Companheiros, temos um património de décadas de trabalho, que agradecemos a todos os que iniciaram este projeto há mais de 4 décadas, que nos definem como um partido de resistência, de luta, de entrega, de compromisso, um partido que se iniciou com iniciativas reconhecidamente por todos, pela forte criatividade e pela felicidade, e que continuam a pautar a nossa intervenção aos dias de hoje.
Por isso, a todo os delegados, mas sobretudo aos jovens delegados, pedimos que conheçam esse património e que permaneçam audazes e criativos na forma de comunicar e de trabalhar, tenham sempre presente que só trazemos pessoas para o nosso grande coletivo, se estivermos motivados, se mostrarmos entrega e se o fizermos com alegria que sempre nos caracterizou.
E aqui em Setúbal não posso deixar de fazer uma singela homenagem a Sebastião da Gama, relembrando as suas palavras, nas quais nos revemos, como ponto de partida neste início dos trabalhos:
*O Sonho*
“Pelo Sonho é que vamos,
comovidos e mudos.
Chegamos? Não chegamos?
Haja ou não haja frutos,
pelo sonho é que vamos.
Basta a fé no que temos,
Basta a esperança naquilo
que talvez não teremos.
Basta que a alma demos,
com a mesma alegria,
ao que desconhecemos
e do que é do dia-a-dia.
Chegamos? Não chegamos?
– Partimos. Vamos. Somos.”
Somos os que acreditamos que é possível defendermos a nossa Casa Comum, o planeta Terra, dando respostas concretas ao declínio da biodiversidade, à emergência climática em conjunto com o desenvolvimento social e económico.

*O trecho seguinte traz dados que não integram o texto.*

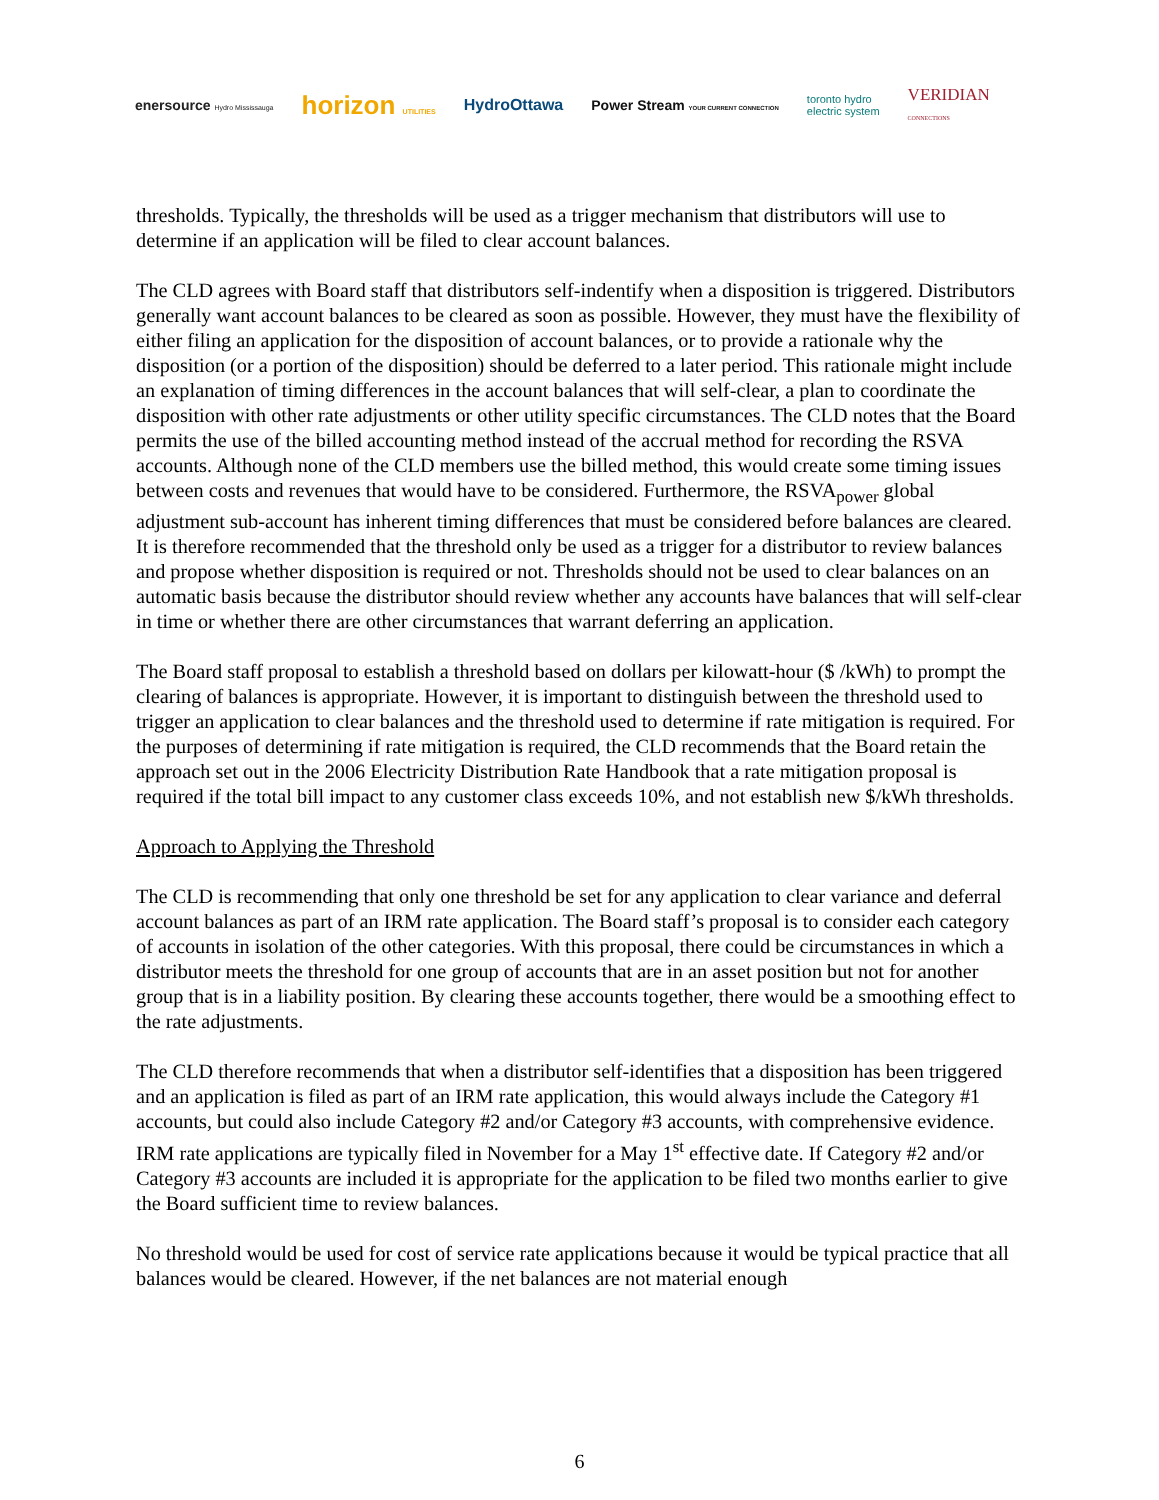enersource Hydro Mississauga
horizon UTILITIES
HydroOttawa
Power Stream YOUR CURRENT CONNECTION
toronto hydro
electric system
VERIDIAN
CONNECTIONS
thresholds. Typically, the thresholds will be used as a trigger mechanism that distributors will use to determine if an application will be filed to clear account balances.
The CLD agrees with Board staff that distributors self-indentify when a disposition is triggered. Distributors generally want account balances to be cleared as soon as possible. However, they must have the flexibility of either filing an application for the disposition of account balances, or to provide a rationale why the disposition (or a portion of the disposition) should be deferred to a later period. This rationale might include an explanation of timing differences in the account balances that will self-clear, a plan to coordinate the disposition with other rate adjustments or other utility specific circumstances. The CLD notes that the Board permits the use of the billed accounting method instead of the accrual method for recording the RSVA accounts. Although none of the CLD members use the billed method, this would create some timing issues between costs and revenues that would have to be considered. Furthermore, the RSVA<sub>power</sub> global adjustment sub-account has inherent timing differences that must be considered before balances are cleared. It is therefore recommended that the threshold only be used as a trigger for a distributor to review balances and propose whether disposition is required or not. Thresholds should not be used to clear balances on an automatic basis because the distributor should review whether any accounts have balances that will self-clear in time or whether there are other circumstances that warrant deferring an application.
The Board staff proposal to establish a threshold based on dollars per kilowatt-hour ($ /kWh) to prompt the clearing of balances is appropriate. However, it is important to distinguish between the threshold used to trigger an application to clear balances and the threshold used to determine if rate mitigation is required. For the purposes of determining if rate mitigation is required, the CLD recommends that the Board retain the approach set out in the 2006 Electricity Distribution Rate Handbook that a rate mitigation proposal is required if the total bill impact to any customer class exceeds 10%, and not establish new $/kWh thresholds.
Approach to Applying the Threshold
The CLD is recommending that only one threshold be set for any application to clear variance and deferral account balances as part of an IRM rate application. The Board staff’s proposal is to consider each category of accounts in isolation of the other categories. With this proposal, there could be circumstances in which a distributor meets the threshold for one group of accounts that are in an asset position but not for another group that is in a liability position. By clearing these accounts together, there would be a smoothing effect to the rate adjustments.
The CLD therefore recommends that when a distributor self-identifies that a disposition has been triggered and an application is filed as part of an IRM rate application, this would always include the Category #1 accounts, but could also include Category #2 and/or Category #3 accounts, with comprehensive evidence. IRM rate applications are typically filed in November for a May 1<sup>st</sup> effective date. If Category #2 and/or Category #3 accounts are included it is appropriate for the application to be filed two months earlier to give the Board sufficient time to review balances.
No threshold would be used for cost of service rate applications because it would be typical practice that all balances would be cleared. However, if the net balances are not material enough
6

Somos os que não baixamos os braços e sem tréguas lutamos por direitos iguais, para a igualdade no direito ao trabalho, sem diferenças salariais, combatendo, a precariedade e os horários desregulados.
Somos os que não permitimos que se dêem passos atrás e lutamos contra as discriminações e contra os discursos de ódio.
Somos os que não se cansam de acreditar que a Paz no Mundo é possível e não desistiremos dela.
Somos os herdeiros de todos os que acreditaram e contribuíram para a Revolução, e passados 50 anos, afirmamos que não abdicamos de Abril, que não abdicamos da Liberdade.
Na 16ª Convenção do Partido Ecologista Os Verdes pretendemos deixar delineados os caminhos e olhar para o futuro, com a certeza que vamos continuar a exigir dos responsáveis mais e melhores opções políticas para a proteção do ambiente, dos animais, mais e melhor para a vida das pessoas, mais e melhor para o Futuro.
Bom trabalho a todos.
Viva o Partido Ecologista Os Verdes!